**Action item**
Report every line in the rows below that contains the word "PersistentTokenBasedRememberMeServices", matching case exactly.

<<<<

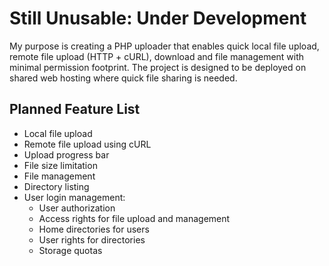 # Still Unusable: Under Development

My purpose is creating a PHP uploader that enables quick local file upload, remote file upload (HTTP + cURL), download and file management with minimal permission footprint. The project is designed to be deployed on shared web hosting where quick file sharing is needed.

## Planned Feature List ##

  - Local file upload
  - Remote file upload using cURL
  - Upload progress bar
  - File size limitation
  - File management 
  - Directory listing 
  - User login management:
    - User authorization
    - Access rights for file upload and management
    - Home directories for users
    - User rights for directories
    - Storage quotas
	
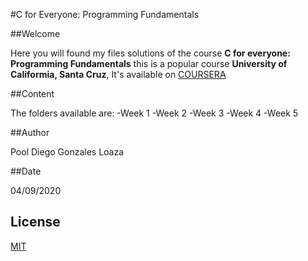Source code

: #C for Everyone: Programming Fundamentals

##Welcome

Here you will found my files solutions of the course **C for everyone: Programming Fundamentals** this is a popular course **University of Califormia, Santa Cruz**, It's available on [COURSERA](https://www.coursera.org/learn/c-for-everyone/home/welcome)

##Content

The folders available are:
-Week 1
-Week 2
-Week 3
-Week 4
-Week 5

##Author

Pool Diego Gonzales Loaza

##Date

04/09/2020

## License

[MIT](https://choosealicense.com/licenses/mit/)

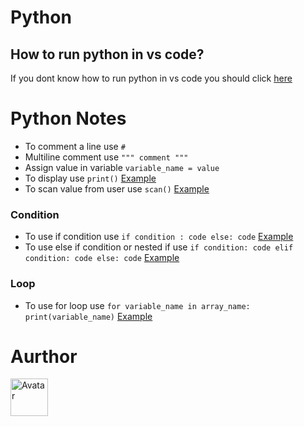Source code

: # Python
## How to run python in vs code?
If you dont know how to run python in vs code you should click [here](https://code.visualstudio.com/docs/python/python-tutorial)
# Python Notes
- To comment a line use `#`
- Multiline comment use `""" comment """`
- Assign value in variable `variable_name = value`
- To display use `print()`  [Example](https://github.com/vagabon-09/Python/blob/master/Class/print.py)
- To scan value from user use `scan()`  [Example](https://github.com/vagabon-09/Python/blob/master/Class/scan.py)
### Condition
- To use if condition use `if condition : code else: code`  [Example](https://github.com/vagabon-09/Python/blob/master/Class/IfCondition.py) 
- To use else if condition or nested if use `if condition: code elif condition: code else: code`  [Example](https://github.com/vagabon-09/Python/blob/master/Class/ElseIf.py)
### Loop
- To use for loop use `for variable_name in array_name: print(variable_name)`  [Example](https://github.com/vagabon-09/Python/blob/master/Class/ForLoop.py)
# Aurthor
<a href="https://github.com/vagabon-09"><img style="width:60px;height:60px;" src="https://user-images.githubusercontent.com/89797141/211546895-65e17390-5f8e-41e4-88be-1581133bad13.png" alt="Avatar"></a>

>>>>
<<<<

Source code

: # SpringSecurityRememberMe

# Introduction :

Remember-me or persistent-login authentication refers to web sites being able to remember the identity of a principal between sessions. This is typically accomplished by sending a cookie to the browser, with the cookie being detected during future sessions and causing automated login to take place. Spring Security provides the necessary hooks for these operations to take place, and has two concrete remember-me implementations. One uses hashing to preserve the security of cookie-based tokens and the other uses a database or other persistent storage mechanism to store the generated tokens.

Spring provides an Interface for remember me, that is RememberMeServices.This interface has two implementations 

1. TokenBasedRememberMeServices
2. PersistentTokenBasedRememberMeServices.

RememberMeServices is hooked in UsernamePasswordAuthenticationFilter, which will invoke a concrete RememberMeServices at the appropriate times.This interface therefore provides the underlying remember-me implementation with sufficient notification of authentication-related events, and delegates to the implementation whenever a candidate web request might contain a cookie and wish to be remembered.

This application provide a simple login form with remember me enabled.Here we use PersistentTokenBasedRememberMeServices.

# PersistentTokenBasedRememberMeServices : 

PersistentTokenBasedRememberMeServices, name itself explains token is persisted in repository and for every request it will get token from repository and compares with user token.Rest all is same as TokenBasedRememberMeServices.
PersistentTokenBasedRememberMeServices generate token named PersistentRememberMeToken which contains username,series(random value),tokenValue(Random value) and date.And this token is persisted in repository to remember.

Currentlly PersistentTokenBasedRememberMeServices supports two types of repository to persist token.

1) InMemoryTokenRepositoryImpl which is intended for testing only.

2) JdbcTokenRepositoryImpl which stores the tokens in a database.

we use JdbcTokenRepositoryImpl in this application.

>>>>

**Completed task**
2. PersistentTokenBasedRememberMeServices.
This application provide a simple login form with remember me enabled.Here we use PersistentTokenBasedRememberMeServices.
# PersistentTokenBasedRememberMeServices : 
PersistentTokenBasedRememberMeServices, name itself explains token is persisted in repository and for every request it will get token from repository and compares with user token.Rest all is same as TokenBasedRememberMeServices.
PersistentTokenBasedRememberMeServices generate token named PersistentRememberMeToken which contains username,series(random value),tokenValue(Random value) and date.And this token is persisted in repository to remember.
Currentlly PersistentTokenBasedRememberMeServices supports two types of repository to persist token.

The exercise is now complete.